Ramaswamy points out that the term ‘phygital’ was in use even before the pandemic. In 2013, an Australian marketing agency called itself an ‘agency of the phygital world’. However, it is not clear who coined the term first. “When e-commerce spread its reach, the in-store experience brought the physical and digital world together to enhance the customer experience,” he explains. “Today, clearly, phygital learning is the way forward, where digital capability seamlessly integrates with physical assets.”

Shaping learning

“The current set up of a traditional classroom, video-recorded sessions, long PDF-based content does not excite digital natives. They have a short attention span and, hence, the demand for microlearning,” he explains. “With the pandemic’s advent, learning through devices has become accepted. However, teachers are not trained to handle such students.” According to him, a phygital approach that combines physical (in school) and digital (anywhere outside the campus) will be effective. “In a classroom, teachers focus on shaping 21st century skills. At home, learning stimulates students’ inquisitive minds.” He calls this “Schoolome learning”.

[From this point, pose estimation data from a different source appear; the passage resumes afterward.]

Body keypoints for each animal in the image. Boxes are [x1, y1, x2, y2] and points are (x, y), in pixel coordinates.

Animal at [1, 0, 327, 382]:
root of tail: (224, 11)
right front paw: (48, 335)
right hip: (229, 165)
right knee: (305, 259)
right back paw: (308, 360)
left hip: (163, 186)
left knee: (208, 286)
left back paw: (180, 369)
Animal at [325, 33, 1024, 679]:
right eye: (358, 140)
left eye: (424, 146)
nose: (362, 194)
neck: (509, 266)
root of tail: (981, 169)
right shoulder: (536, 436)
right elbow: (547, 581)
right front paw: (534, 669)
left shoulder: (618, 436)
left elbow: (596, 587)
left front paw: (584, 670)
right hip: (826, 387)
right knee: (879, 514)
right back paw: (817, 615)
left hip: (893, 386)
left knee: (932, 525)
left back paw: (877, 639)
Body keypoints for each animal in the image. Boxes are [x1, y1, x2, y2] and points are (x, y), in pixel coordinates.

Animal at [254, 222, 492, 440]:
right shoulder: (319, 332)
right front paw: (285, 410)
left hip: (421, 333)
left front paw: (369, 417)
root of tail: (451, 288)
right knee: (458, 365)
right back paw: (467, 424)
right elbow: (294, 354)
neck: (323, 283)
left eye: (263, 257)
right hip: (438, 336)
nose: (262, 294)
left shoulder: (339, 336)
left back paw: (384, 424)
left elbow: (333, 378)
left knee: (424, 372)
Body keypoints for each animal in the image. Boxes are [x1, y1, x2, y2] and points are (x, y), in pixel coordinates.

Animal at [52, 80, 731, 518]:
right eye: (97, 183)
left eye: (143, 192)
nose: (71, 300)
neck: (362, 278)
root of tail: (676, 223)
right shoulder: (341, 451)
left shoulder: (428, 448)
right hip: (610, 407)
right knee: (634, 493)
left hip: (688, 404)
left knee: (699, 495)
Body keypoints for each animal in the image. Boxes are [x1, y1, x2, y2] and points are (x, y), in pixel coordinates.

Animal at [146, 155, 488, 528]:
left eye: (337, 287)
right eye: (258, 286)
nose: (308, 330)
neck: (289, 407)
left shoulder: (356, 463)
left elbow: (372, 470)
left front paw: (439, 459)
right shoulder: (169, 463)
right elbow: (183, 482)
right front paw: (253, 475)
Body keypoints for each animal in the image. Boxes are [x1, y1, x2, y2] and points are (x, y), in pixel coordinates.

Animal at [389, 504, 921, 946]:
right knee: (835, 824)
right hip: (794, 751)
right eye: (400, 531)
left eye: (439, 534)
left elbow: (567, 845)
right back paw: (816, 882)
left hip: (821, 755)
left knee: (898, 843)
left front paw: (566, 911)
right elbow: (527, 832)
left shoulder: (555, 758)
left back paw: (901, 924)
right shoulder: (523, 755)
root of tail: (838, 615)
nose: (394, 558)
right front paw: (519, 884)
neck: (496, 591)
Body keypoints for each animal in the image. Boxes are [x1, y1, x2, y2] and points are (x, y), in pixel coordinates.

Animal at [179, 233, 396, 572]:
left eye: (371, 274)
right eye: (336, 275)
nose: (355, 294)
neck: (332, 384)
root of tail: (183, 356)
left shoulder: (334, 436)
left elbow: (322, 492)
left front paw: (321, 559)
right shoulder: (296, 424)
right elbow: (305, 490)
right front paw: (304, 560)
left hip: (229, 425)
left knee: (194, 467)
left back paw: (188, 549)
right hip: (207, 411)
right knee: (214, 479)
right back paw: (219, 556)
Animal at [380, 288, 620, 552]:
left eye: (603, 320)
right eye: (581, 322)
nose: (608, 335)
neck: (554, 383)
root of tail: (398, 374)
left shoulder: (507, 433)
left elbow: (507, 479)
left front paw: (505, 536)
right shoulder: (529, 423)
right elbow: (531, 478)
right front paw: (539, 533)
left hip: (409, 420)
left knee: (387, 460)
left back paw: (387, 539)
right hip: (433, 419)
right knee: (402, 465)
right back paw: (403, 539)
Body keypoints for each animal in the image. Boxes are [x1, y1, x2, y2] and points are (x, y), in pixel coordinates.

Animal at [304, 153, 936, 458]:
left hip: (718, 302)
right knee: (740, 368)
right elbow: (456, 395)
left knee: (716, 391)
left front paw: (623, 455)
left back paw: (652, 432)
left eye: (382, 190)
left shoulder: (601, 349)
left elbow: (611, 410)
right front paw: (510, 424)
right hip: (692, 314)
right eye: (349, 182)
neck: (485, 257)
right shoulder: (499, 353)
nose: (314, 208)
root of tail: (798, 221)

The question is how? Ramaswamy believes that a blended pedagogy provides students with the tools to simulate the real-time scenario and enhances learning by encouraging them to explore, access open-learning resources and other domains independently. “The key,” he says, “is to facilitate access to physical devices and centres to take hands-on training or learn something that can’t be learned online. It is also vital to empower teachers to reach out with innovative ways to impart lessons to students through AR and VR.”

He agrees that there are challenges. Like equitable access to technology for all students. “Access will vary as per students’ socio-economic background. The design of physical learning components may need to factor in this. Leveraging AR/VR could be one solution. Any self-led learning requires a high level of self-discipline and time-management from students, without losing interest or confidence, especially for a long-term courses.”

Regulation required

Given the growth of ed-tech, he believes that there must be some regulation. Government-imposed and self regulations will impact stakeholders directly or indirectly. “For instance, in the case of ed-tech firms, government-regulated laws will add to their cost in terms of resources, legal aid, setting up consumer grievance redressal cell, and users’ data management; firms will need to restrict market and sales tactics, particularly those which lure parents into making payment in return for services/products with less or no value,” he points out. “For academic institutions, regulations will help in how they can partner with ed-tech firms. Government regulations will certainly benefit consumers and ensure they do not fall for advertising gimmicks and enroll in unrecognised courses.”

Today, around 88% of students globally think online learning will be part of the future education experience. Nonetheless, the continuation of phygital learning will largely depend on the teaching method/resources and students’ access to devices. In the higher education space, UGC has recommended blended learning, Ramaswamy says. “In the Indian school education system, where over three crore children don’t have access to digital devices, low-tech blended learning adoption could happen through empowering educators with digital tools, using mass media like radio and TV to run educational programmes.”

He believes that, while phygital learning adoption in India is still in a nascent stage, it will help us to scale up learning, address the challenges of inclusivity, and bridge the gap of the digital divide, and bring remote areas of India to the cusp of digital learning.